Task item: List all the lines in these records that hold "https".
===
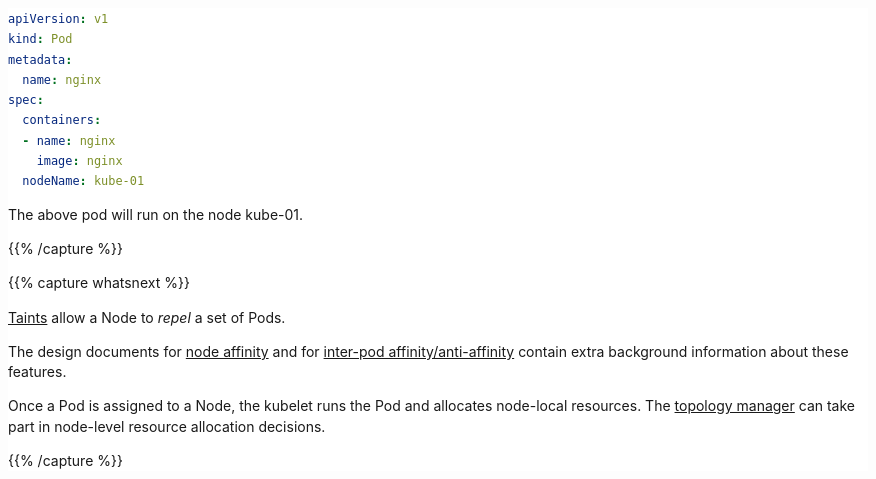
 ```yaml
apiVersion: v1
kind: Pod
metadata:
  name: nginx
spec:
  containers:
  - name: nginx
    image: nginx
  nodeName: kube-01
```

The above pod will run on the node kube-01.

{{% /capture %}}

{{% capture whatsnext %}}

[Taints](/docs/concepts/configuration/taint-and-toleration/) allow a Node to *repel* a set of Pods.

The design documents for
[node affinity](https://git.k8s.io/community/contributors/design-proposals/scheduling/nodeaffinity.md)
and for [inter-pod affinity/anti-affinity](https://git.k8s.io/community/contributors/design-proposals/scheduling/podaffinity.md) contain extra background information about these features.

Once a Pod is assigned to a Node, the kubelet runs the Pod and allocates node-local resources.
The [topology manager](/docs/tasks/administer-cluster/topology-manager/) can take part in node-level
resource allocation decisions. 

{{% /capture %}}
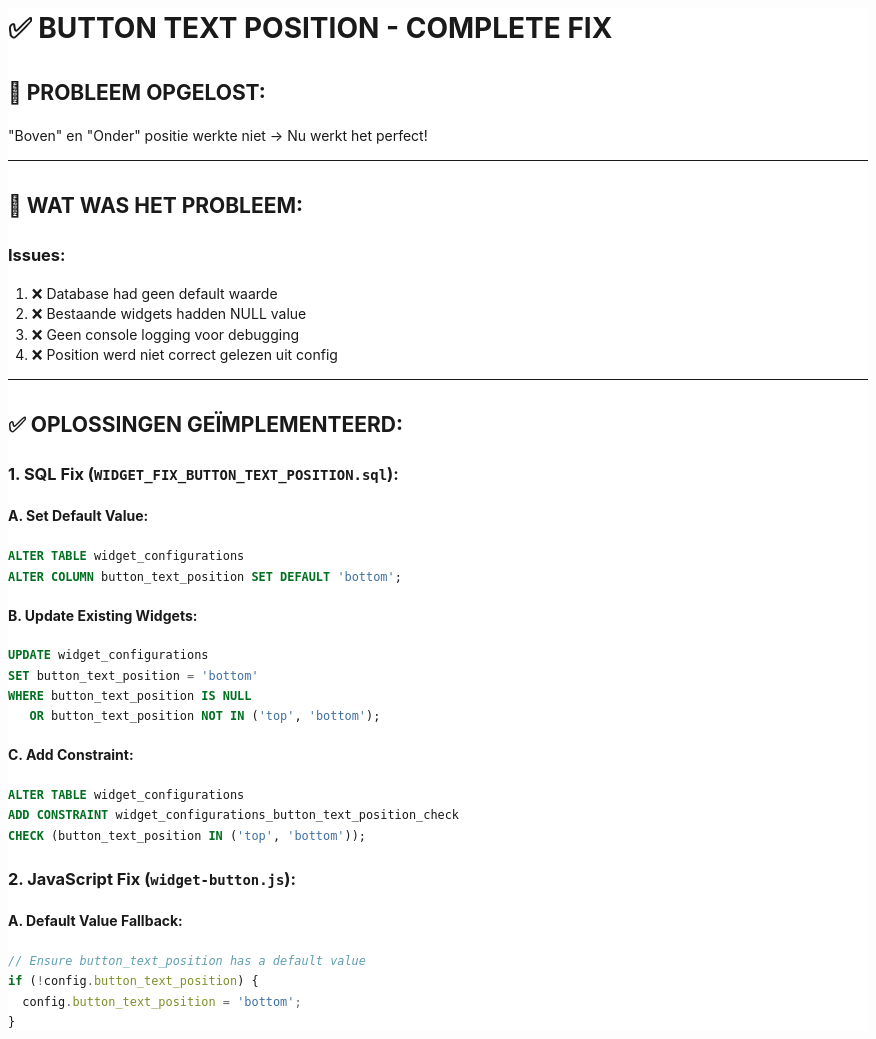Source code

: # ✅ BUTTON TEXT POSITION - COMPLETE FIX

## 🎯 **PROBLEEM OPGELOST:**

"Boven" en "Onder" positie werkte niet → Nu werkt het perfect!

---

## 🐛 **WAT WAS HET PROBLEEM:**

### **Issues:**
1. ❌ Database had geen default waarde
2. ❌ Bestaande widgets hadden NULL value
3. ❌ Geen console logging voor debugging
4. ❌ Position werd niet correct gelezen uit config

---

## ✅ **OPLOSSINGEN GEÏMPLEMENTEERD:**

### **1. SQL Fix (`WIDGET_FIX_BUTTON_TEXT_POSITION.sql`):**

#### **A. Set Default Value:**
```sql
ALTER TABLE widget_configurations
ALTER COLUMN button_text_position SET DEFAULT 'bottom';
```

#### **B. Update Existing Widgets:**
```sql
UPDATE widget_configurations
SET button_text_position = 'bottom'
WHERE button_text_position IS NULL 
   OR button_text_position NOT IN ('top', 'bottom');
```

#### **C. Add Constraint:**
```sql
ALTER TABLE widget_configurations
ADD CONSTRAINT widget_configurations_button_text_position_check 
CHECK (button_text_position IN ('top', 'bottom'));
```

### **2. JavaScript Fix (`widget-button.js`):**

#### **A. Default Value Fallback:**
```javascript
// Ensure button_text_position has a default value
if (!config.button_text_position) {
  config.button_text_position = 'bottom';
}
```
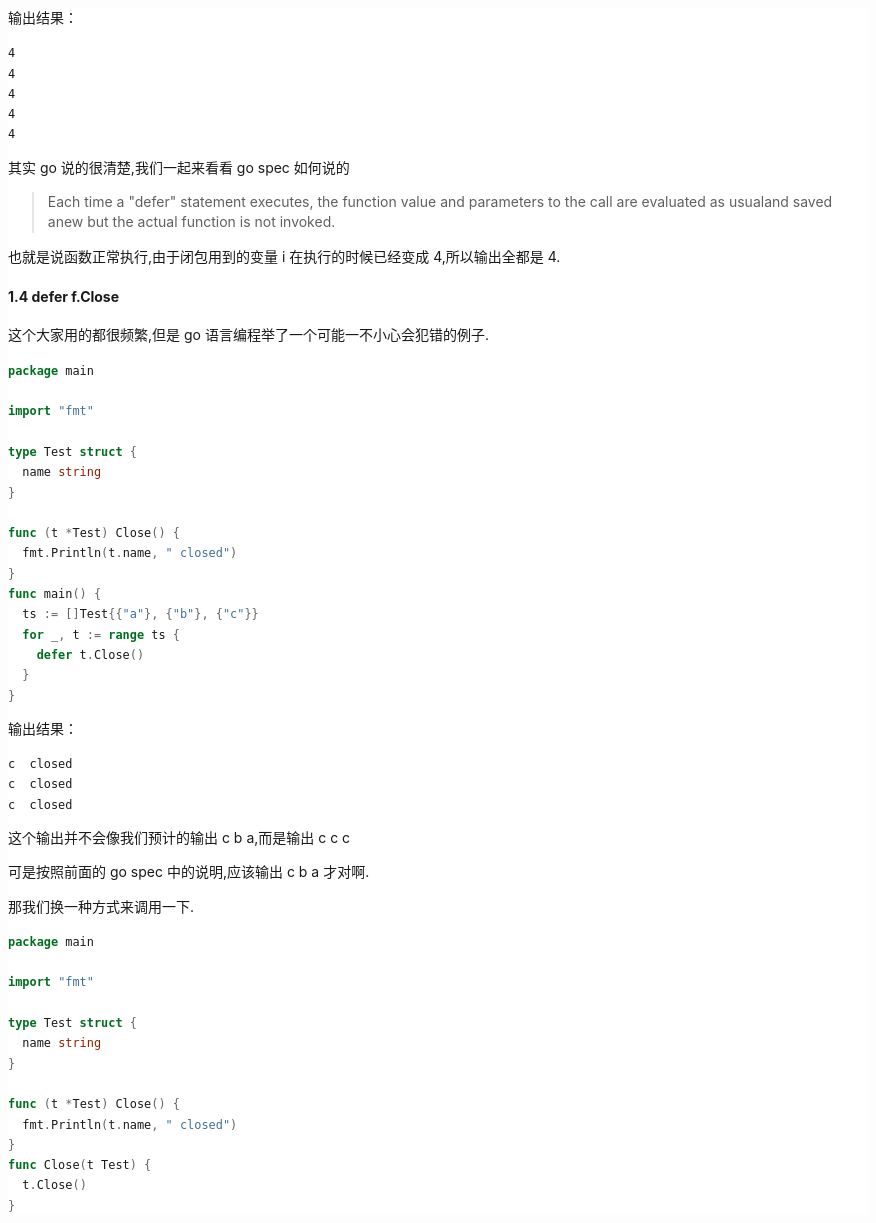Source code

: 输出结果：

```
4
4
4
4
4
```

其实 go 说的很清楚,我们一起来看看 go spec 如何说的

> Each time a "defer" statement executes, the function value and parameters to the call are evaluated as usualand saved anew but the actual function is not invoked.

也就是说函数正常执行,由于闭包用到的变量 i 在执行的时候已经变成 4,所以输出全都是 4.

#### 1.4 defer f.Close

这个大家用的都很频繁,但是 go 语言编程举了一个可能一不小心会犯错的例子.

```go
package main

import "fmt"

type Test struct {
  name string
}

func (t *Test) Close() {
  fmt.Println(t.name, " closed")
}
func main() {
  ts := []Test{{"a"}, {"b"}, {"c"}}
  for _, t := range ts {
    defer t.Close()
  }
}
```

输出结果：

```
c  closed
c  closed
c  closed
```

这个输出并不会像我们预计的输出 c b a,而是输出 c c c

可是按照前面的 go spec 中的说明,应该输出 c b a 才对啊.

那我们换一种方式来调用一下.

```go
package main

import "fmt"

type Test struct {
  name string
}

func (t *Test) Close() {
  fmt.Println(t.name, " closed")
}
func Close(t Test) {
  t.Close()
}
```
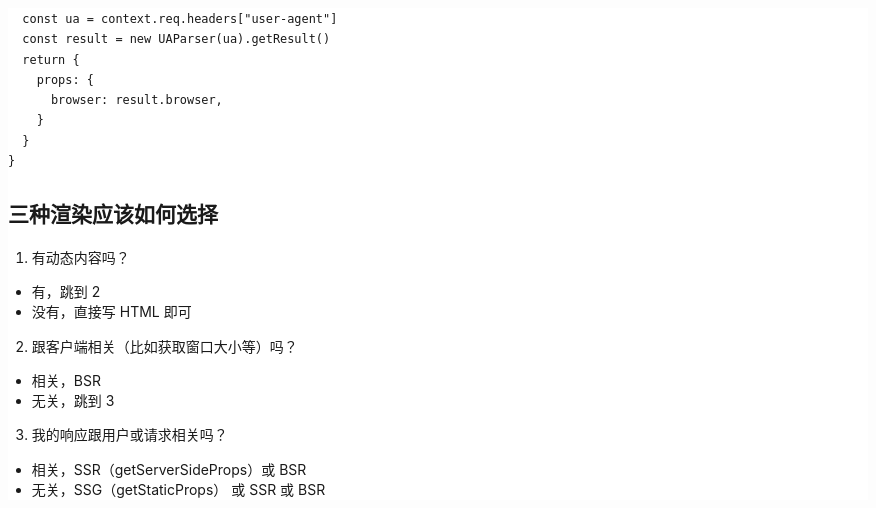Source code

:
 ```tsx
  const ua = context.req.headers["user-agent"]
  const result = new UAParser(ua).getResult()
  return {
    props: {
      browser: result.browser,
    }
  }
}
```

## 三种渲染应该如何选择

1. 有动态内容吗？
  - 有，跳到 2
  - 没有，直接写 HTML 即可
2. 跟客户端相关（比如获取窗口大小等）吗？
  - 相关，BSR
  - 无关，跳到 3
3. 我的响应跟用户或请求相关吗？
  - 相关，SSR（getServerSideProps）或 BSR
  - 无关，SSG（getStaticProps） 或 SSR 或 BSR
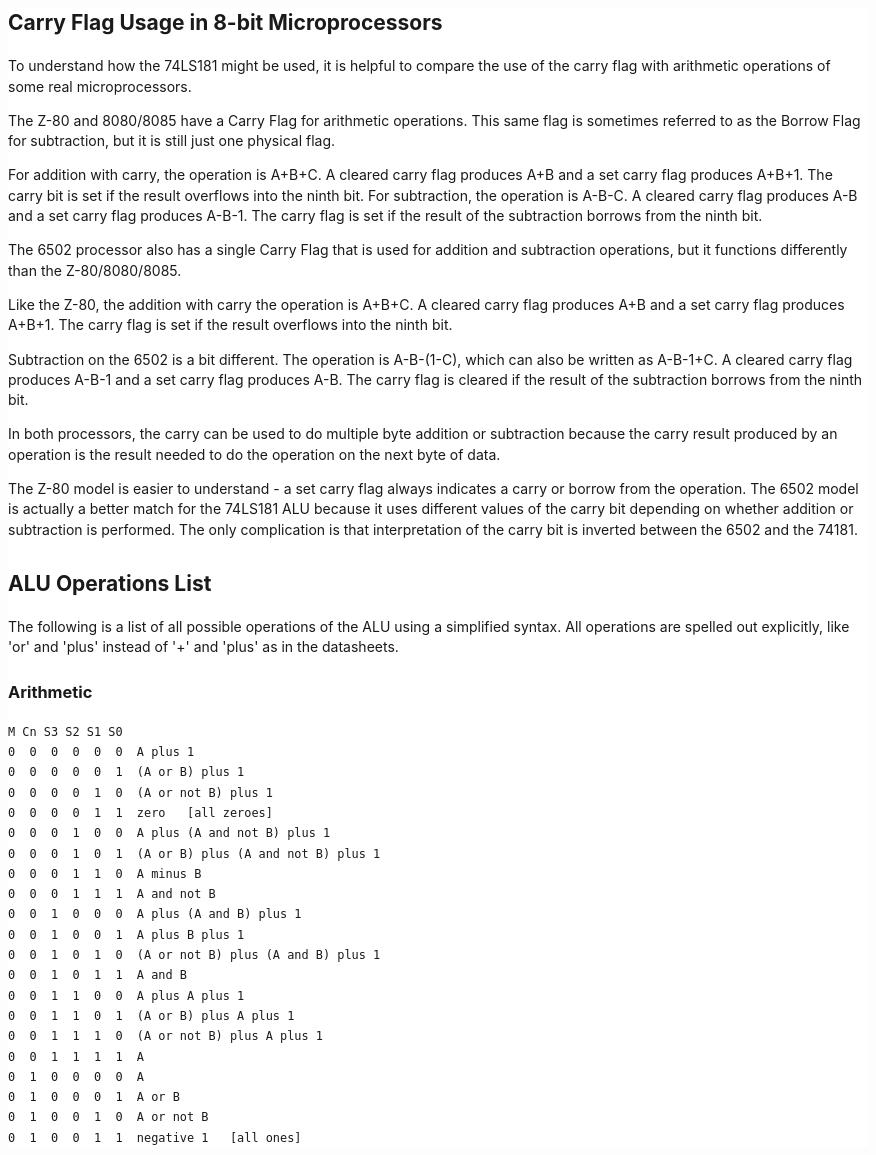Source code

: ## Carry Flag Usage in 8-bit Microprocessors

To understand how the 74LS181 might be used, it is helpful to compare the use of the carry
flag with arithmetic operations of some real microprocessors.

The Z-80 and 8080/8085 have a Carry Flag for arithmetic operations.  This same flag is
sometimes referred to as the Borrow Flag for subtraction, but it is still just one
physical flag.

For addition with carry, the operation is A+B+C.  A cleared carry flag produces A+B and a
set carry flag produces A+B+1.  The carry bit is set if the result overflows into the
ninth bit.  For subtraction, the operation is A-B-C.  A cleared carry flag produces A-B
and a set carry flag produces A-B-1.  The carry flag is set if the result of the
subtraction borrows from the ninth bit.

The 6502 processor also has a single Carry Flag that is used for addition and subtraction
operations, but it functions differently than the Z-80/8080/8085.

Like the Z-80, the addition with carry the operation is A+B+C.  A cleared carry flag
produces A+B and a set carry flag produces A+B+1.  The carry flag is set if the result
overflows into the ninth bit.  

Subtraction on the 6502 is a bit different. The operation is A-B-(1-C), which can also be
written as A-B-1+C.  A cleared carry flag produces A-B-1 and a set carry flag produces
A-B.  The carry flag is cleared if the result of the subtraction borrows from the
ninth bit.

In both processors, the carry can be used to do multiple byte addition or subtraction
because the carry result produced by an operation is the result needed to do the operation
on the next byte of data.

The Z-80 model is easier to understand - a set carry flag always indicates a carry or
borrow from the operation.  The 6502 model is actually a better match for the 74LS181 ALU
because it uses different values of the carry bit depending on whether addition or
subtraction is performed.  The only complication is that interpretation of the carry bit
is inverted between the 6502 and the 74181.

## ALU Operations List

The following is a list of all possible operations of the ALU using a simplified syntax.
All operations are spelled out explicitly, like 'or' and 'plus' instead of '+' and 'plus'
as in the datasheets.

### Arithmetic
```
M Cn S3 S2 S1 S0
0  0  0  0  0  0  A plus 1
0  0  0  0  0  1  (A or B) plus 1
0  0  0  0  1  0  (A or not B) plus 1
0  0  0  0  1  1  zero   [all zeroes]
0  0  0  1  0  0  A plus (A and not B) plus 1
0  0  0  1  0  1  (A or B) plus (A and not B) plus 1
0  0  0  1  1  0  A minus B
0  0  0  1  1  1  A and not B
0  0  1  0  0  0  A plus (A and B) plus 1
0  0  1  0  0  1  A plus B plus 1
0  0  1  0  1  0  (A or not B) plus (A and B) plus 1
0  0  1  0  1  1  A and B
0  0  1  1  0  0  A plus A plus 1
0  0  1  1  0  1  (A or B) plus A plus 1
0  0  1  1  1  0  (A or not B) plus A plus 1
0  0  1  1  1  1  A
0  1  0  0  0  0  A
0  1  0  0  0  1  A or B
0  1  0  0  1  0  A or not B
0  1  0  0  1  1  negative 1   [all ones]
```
===
Written response:
[node affinity](https://git.k8s.io/community/contributors/design-proposals/scheduling/nodeaffinity.md)
and for [inter-pod affinity/anti-affinity](https://git.k8s.io/community/contributors/design-proposals/scheduling/podaffinity.md) contain extra background information about these features.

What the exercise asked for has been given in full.